Does it affect the performance in Redshift if using <> 1 instead of IN ( 2,3,4 ) ?


Solution

  • This is very much an "it depends" situation. Redshift uses metadata on all columns to know which blocks contain which value ranges. Being able to exclude data from a query based on metadata is one of Redshift's most powerful features when dealing with large tables. So if you are writing a clause against a column that has (valid) metadata that help with this data reduction then one set of factors are in play. If not then another set.

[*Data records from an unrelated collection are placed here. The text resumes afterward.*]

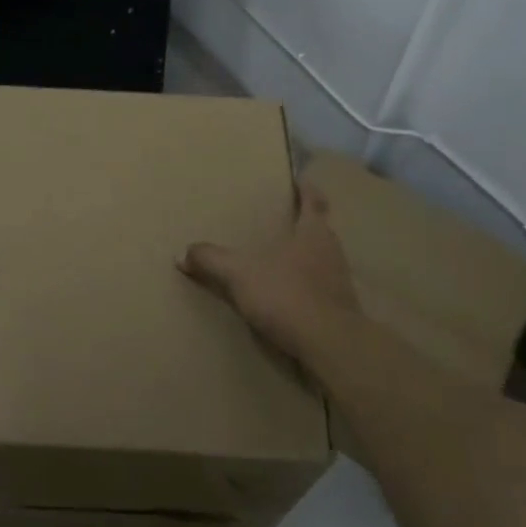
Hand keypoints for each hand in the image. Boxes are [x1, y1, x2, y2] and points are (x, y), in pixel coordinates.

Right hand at [178, 177, 360, 365]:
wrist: (331, 346)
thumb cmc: (287, 294)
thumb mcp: (240, 274)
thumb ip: (212, 260)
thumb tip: (183, 253)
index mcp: (313, 231)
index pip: (314, 201)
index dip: (307, 189)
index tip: (300, 180)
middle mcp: (332, 251)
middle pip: (319, 230)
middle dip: (302, 225)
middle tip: (282, 221)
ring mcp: (340, 282)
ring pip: (321, 260)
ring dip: (304, 258)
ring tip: (280, 261)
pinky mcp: (341, 311)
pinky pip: (321, 290)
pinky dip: (306, 289)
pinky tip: (289, 299)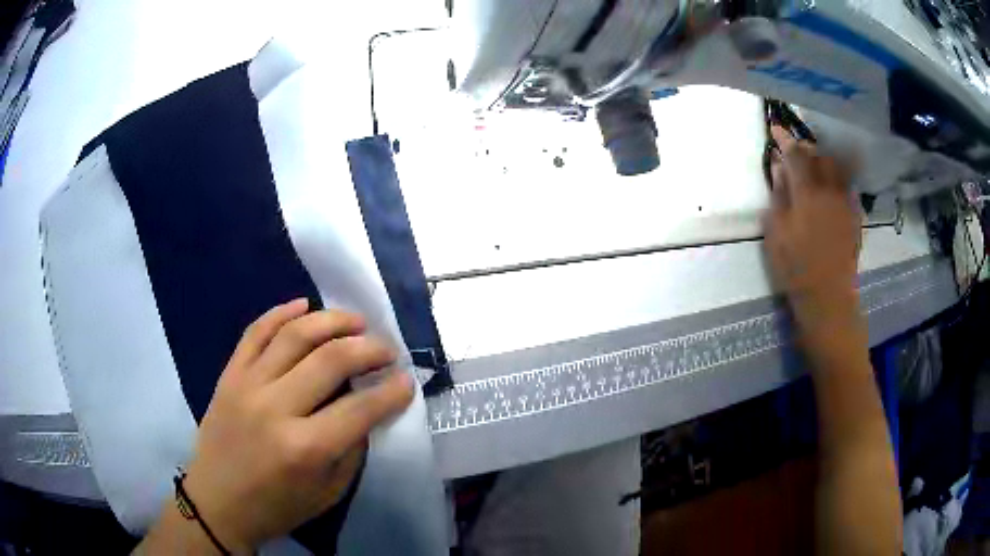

    In general positive assertions like A IN (2,3,4) is better than a negative assertion like A <> 1. Redshift can use the former to compare metadata against these values and exclude blocks that cannot include any of them. It can also use A <> 1 as it is a simple case and remove any blocks that only has the value 1. The killer is NOT IN as this usually requires a full scan of the table.

    Now Redshift can convert long IN lists (10 or more last I tested) to virtual tables and INNER JOINs this to achieve the same result. This can also thwart the metadata check so long IN lists are also a potential problem. In this case the <> 1 could be better.

    If your metadata isn't helpful in reducing table scan then the difference will likely be much smaller. Redshift has to read all the rows and apply the clause. Not much difference between these at that level. However long IN lists still can create JOINs which could be somewhat slower.

    Like I said "it depends".